David Lee King has a nice summary of where the Big 6 publishers are at this moment in time with respect to libraries:
The Big Six – where we stand at the moment
“Here’s a list of the major ebook vendors, and what they offer in relation to the Big Six publishers:
3M, Baker & Taylor Axis 360:
- Simon & Schuster (but only if you’re a large NYC-area library – they’re still in pilot project mode)
- Random House
- … and No Kindle formats.
- Random House
- doesn’t have Penguin or Simon & Schuster
- … OverDrive has Kindle versions of some titles (and that’s probably why they don’t have Penguin).
What does each publisher offer?
- Hachette: Full catalog, released simultaneously with print, ebooks will cost 300% more than the print book. Unlimited number of checkouts, one copy per user model.

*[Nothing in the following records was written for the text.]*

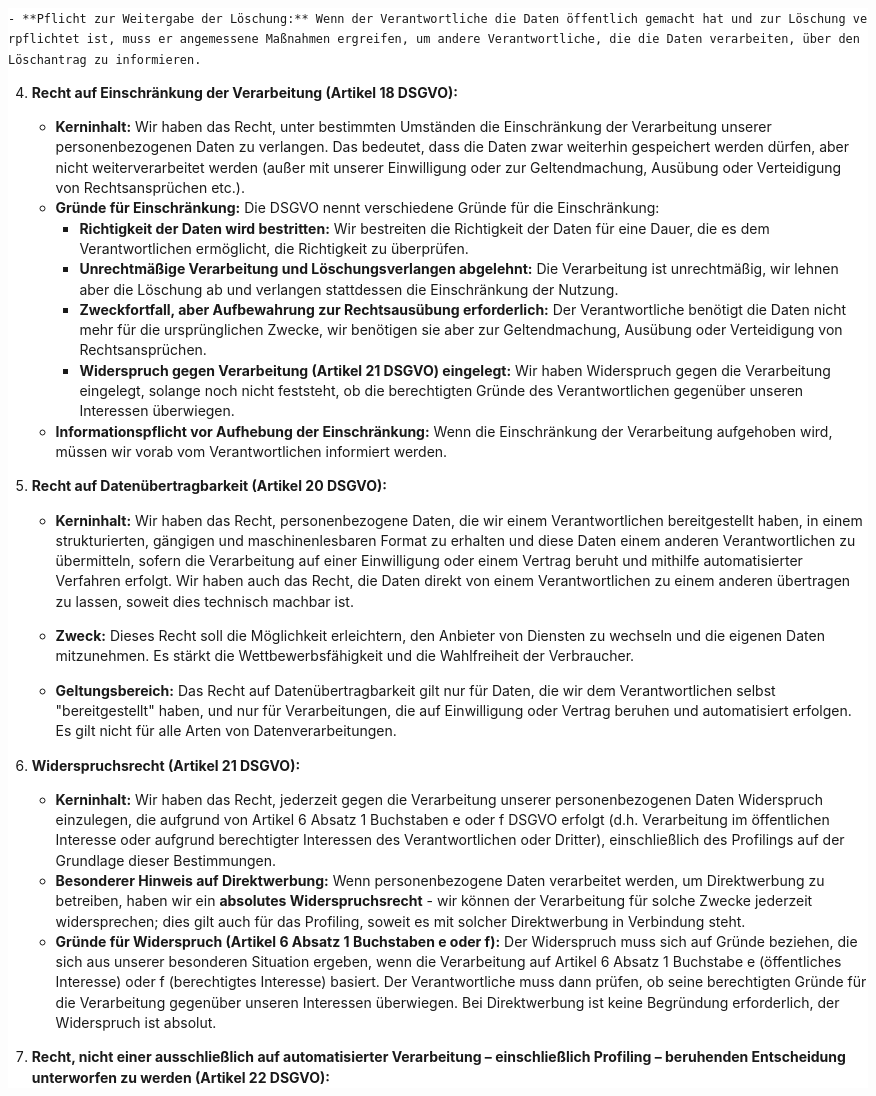         
    - **Pflicht zur Weitergabe der Löschung:** Wenn der Verantwortliche die Daten öffentlich gemacht hat und zur Löschung verpflichtet ist, muss er angemessene Maßnahmen ergreifen, um andere Verantwortliche, die die Daten verarbeiten, über den Löschantrag zu informieren.  
        
4. **Recht auf Einschränkung der Verarbeitung (Artikel 18 DSGVO):**
    
    - **Kerninhalt:** Wir haben das Recht, unter bestimmten Umständen die Einschränkung der Verarbeitung unserer personenbezogenen Daten zu verlangen. Das bedeutet, dass die Daten zwar weiterhin gespeichert werden dürfen, aber nicht weiterverarbeitet werden (außer mit unserer Einwilligung oder zur Geltendmachung, Ausübung oder Verteidigung von Rechtsansprüchen etc.).
    - **Gründe für Einschränkung:** Die DSGVO nennt verschiedene Gründe für die Einschränkung:
        - **Richtigkeit der Daten wird bestritten:** Wir bestreiten die Richtigkeit der Daten für eine Dauer, die es dem Verantwortlichen ermöglicht, die Richtigkeit zu überprüfen.
        - **Unrechtmäßige Verarbeitung und Löschungsverlangen abgelehnt:** Die Verarbeitung ist unrechtmäßig, wir lehnen aber die Löschung ab und verlangen stattdessen die Einschränkung der Nutzung.
        - **Zweckfortfall, aber Aufbewahrung zur Rechtsausübung erforderlich:** Der Verantwortliche benötigt die Daten nicht mehr für die ursprünglichen Zwecke, wir benötigen sie aber zur Geltendmachung, Ausübung oder Verteidigung von Rechtsansprüchen.
        - **Widerspruch gegen Verarbeitung (Artikel 21 DSGVO) eingelegt:** Wir haben Widerspruch gegen die Verarbeitung eingelegt, solange noch nicht feststeht, ob die berechtigten Gründe des Verantwortlichen gegenüber unseren Interessen überwiegen.
    - **Informationspflicht vor Aufhebung der Einschränkung:** Wenn die Einschränkung der Verarbeitung aufgehoben wird, müssen wir vorab vom Verantwortlichen informiert werden.
5. **Recht auf Datenübertragbarkeit (Artikel 20 DSGVO):**
    
    - **Kerninhalt:** Wir haben das Recht, personenbezogene Daten, die wir einem Verantwortlichen bereitgestellt haben, in einem strukturierten, gängigen und maschinenlesbaren Format zu erhalten und diese Daten einem anderen Verantwortlichen zu übermitteln, sofern die Verarbeitung auf einer Einwilligung oder einem Vertrag beruht und mithilfe automatisierter Verfahren erfolgt. Wir haben auch das Recht, die Daten direkt von einem Verantwortlichen zu einem anderen übertragen zu lassen, soweit dies technisch machbar ist.  
        
    - **Zweck:** Dieses Recht soll die Möglichkeit erleichtern, den Anbieter von Diensten zu wechseln und die eigenen Daten mitzunehmen. Es stärkt die Wettbewerbsfähigkeit und die Wahlfreiheit der Verbraucher.  
        
    - **Geltungsbereich:** Das Recht auf Datenübertragbarkeit gilt nur für Daten, die wir dem Verantwortlichen selbst "bereitgestellt" haben, und nur für Verarbeitungen, die auf Einwilligung oder Vertrag beruhen und automatisiert erfolgen. Es gilt nicht für alle Arten von Datenverarbeitungen.
6. **Widerspruchsrecht (Artikel 21 DSGVO):**
    
    - **Kerninhalt:** Wir haben das Recht, jederzeit gegen die Verarbeitung unserer personenbezogenen Daten Widerspruch einzulegen, die aufgrund von Artikel 6 Absatz 1 Buchstaben e oder f DSGVO erfolgt (d.h. Verarbeitung im öffentlichen Interesse oder aufgrund berechtigter Interessen des Verantwortlichen oder Dritter), einschließlich des Profilings auf der Grundlage dieser Bestimmungen.
    - **Besonderer Hinweis auf Direktwerbung:** Wenn personenbezogene Daten verarbeitet werden, um Direktwerbung zu betreiben, haben wir ein **absolutes Widerspruchsrecht** - wir können der Verarbeitung für solche Zwecke jederzeit widersprechen; dies gilt auch für das Profiling, soweit es mit solcher Direktwerbung in Verbindung steht.
    - **Gründe für Widerspruch (Artikel 6 Absatz 1 Buchstaben e oder f):** Der Widerspruch muss sich auf Gründe beziehen, die sich aus unserer besonderen Situation ergeben, wenn die Verarbeitung auf Artikel 6 Absatz 1 Buchstabe e (öffentliches Interesse) oder f (berechtigtes Interesse) basiert. Der Verantwortliche muss dann prüfen, ob seine berechtigten Gründe für die Verarbeitung gegenüber unseren Interessen überwiegen. Bei Direktwerbung ist keine Begründung erforderlich, der Widerspruch ist absolut.
7. **Recht, nicht einer ausschließlich auf automatisierter Verarbeitung – einschließlich Profiling – beruhenden Entscheidung unterworfen zu werden (Artikel 22 DSGVO):**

- Simon & Schuster: started a 1-year pilot project on April 30 with New York Public Library, Brooklyn Public Library, and the Queens Library. Full catalog, a one year purchase/lease, unlimited checkouts, one copy per user model.
- Macmillan: 1,200 backlist ebooks from its Minotaur Books imprint. Two year, 52-lends lease model. Ebooks cost $25. I’d say they’re still in pilot project mode too.
- Random House: Our ebook friends, for a price – entire catalogue available for “perpetual access” at a higher price to libraries (upwards of 300% over the print book cost).
- Penguin: all titles available, one-year licenses. Except if you’re OverDrive.
- HarperCollins: 26 checkouts per title lease model.
So – at this point, we have all Big Six publishers willing and able to sell [at least some] ebooks to [at least some] libraries. With wildly varying models and price points:
- Checkout models include: unlimited use, 26 checkouts per book, or 52 checkouts per book.
- Time limits include: No year limits, one year limits, and two year limits per book
- Title availability includes: All titles available, some titles available, hardly any title available.
- Pricing: an even $25, a variety of more normal pricing. And two publishers who markup ebooks by 300%. If this was gasoline, we’d call it price gouging.”